The genesis of intellectual soul from sentient soul occurs in different ways and on different levels. As a long drawn out historical process, it characterised the third and fourth post-Atlantean epochs, but at the other extreme it may be thought of as occurring in each of us whenever what we have experienced through the senses is interiorised and transformed into a fancy, a conceit – or an abstract idea. But between those two extremes – so I think we may come to feel through the Calendar of the Soul – its historical conception and birth are, or may be if we will, resumed in us in a very delicate way each year as the annual round of the seasons takes its course. In a very delicate way. The Representative of Humanity is nowhere mentioned in the Calendar, but as we go on living with it, that particular conception and birth, at once historical and archetypal, is one of the things that transpires more and more intimately through the sequence of its meditations.

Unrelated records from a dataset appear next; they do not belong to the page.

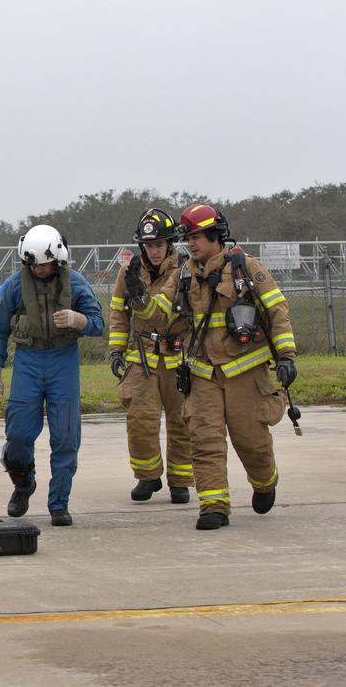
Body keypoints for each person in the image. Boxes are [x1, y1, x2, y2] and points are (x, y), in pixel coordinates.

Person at [161, 203, 297, 530]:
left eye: (196, 236)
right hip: (203, 373)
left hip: (245, 373)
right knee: (204, 440)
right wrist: (141, 301)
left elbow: (277, 311)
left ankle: (265, 480)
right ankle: (213, 506)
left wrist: (286, 356)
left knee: (251, 440)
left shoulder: (246, 268)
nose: (191, 243)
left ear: (214, 235)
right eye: (187, 237)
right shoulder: (182, 275)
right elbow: (160, 312)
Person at [0, 224, 104, 526]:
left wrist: (78, 320)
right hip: (28, 360)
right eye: (34, 264)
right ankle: (23, 484)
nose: (40, 269)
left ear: (58, 259)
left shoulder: (76, 284)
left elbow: (98, 323)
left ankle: (59, 504)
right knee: (18, 434)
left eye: (45, 263)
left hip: (63, 361)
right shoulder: (13, 286)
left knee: (65, 438)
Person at [109, 208, 194, 504]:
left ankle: (180, 481)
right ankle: (148, 477)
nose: (154, 251)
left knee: (182, 420)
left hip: (177, 355)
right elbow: (119, 313)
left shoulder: (186, 269)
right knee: (140, 419)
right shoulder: (128, 272)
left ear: (169, 243)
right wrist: (117, 350)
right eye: (148, 245)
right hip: (142, 356)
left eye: (159, 245)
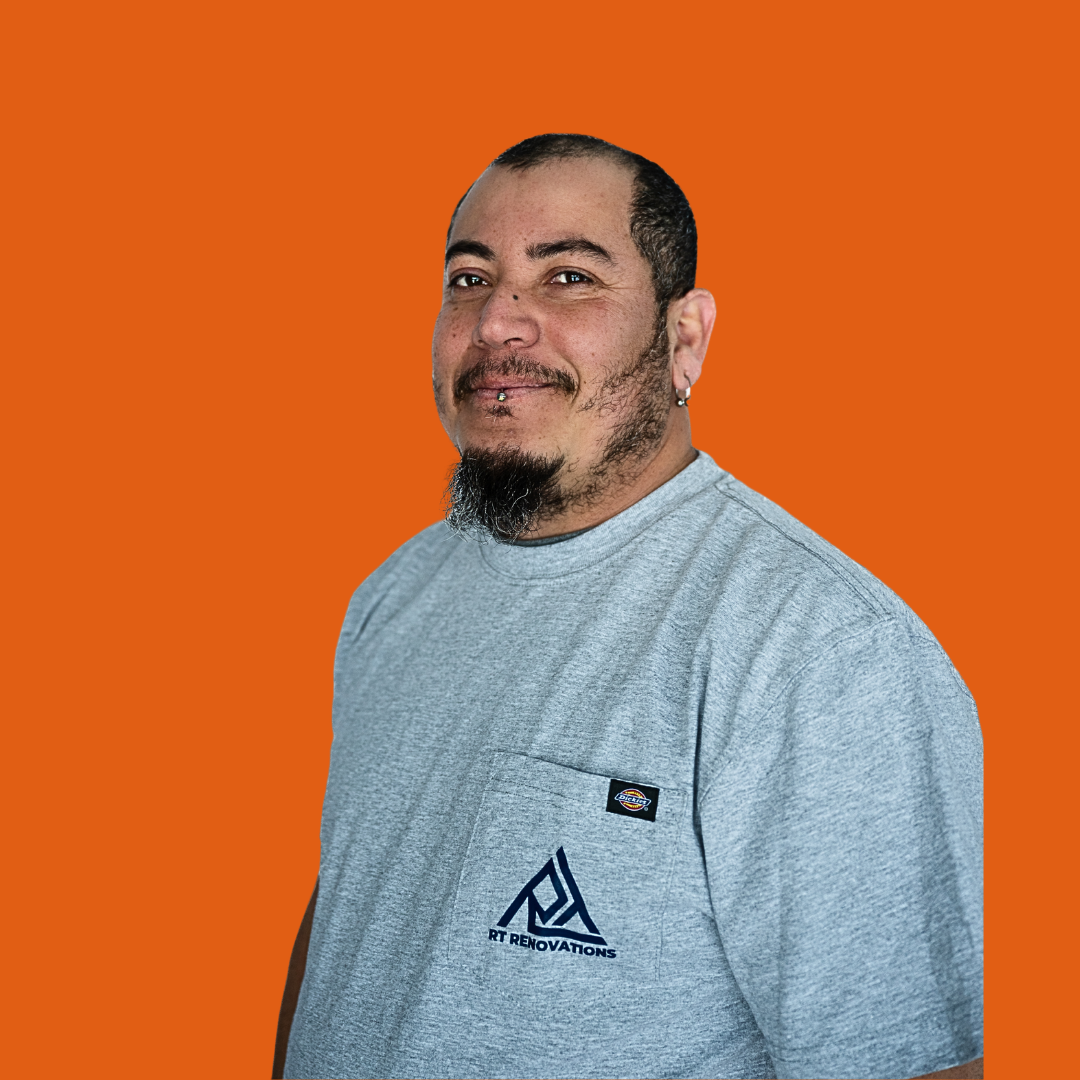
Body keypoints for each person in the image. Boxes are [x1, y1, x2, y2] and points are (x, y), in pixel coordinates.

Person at [273, 134, 983, 1080]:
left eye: (568, 276)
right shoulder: (391, 597)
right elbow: (352, 922)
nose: (498, 325)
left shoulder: (822, 655)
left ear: (684, 336)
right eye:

Thus, No. 17, early in August when the summer is drawing to a close, speaks of what we have received through the senses into the soul: das Weltenwort/Das ich durch Sinnestore/In Seelengründe durfte führen. In No. 19 this has become das Neu-Empfang’ne, the newly conceived; and we are to envelop it protectively in memory – in the secret cavity of memory; for the opening word is Geheimnisvoll: Geheimnisvoll das Neu-Empfang’ne/Mit der Erinnerung zu umschliessen … Later, after the inmost ‘turning-point’ of Michaelmas has been passed, we are still within that secret cavity, for the correspondent verse (No. 34) again opens with the word Geheimnisvoll. But what was in August das Neu-Empfang’ne has become by the end of November das Alt-Bewahrte, the long shielded and fostered within. Formerly the goal of our endeavour should have been to allow to be awakened, in a manner from outside, the soul’s own newly forming forces (Eigenkräfte) and to strengthen them. Now the soul is becoming strong enough to wield and apply of its own accord, from within, the very Weltenkräfte which gave it life in the first place. In the intellectual soul the macrocosm enters the microcosm no longer only genetically, through sentient body and sentient soul, but also by direct encounter in the gift of the Ego. It is this that is betokened by the birth of reason.

Later still (No. 38) comes the unmistakable Christmas Imagination of the mother and – disenthralled (entzaubert) now from the secretly nourishing midsummer magic of the womb and fully born into a wholly ‘outer’ world  – the new-born child: Ich fühle wie entzaubert/Das Geisteskind im Seelenschoss … It is, as I say, unmistakable; but I believe the image may pierce a little deeper if we come to it from some measure of participation, through those earlier weeks, in an earlier phase of parturition, when the as yet unborn Child was being nourished in the womb indeed of an august ‘pia Mater’! In doing so it may help to illumine for us the way towards a renewed genetic psychology of the future. But I doubt if we shall ever be able to say, with Shakespeare’s Holofernes, it is ‘simple, simple’.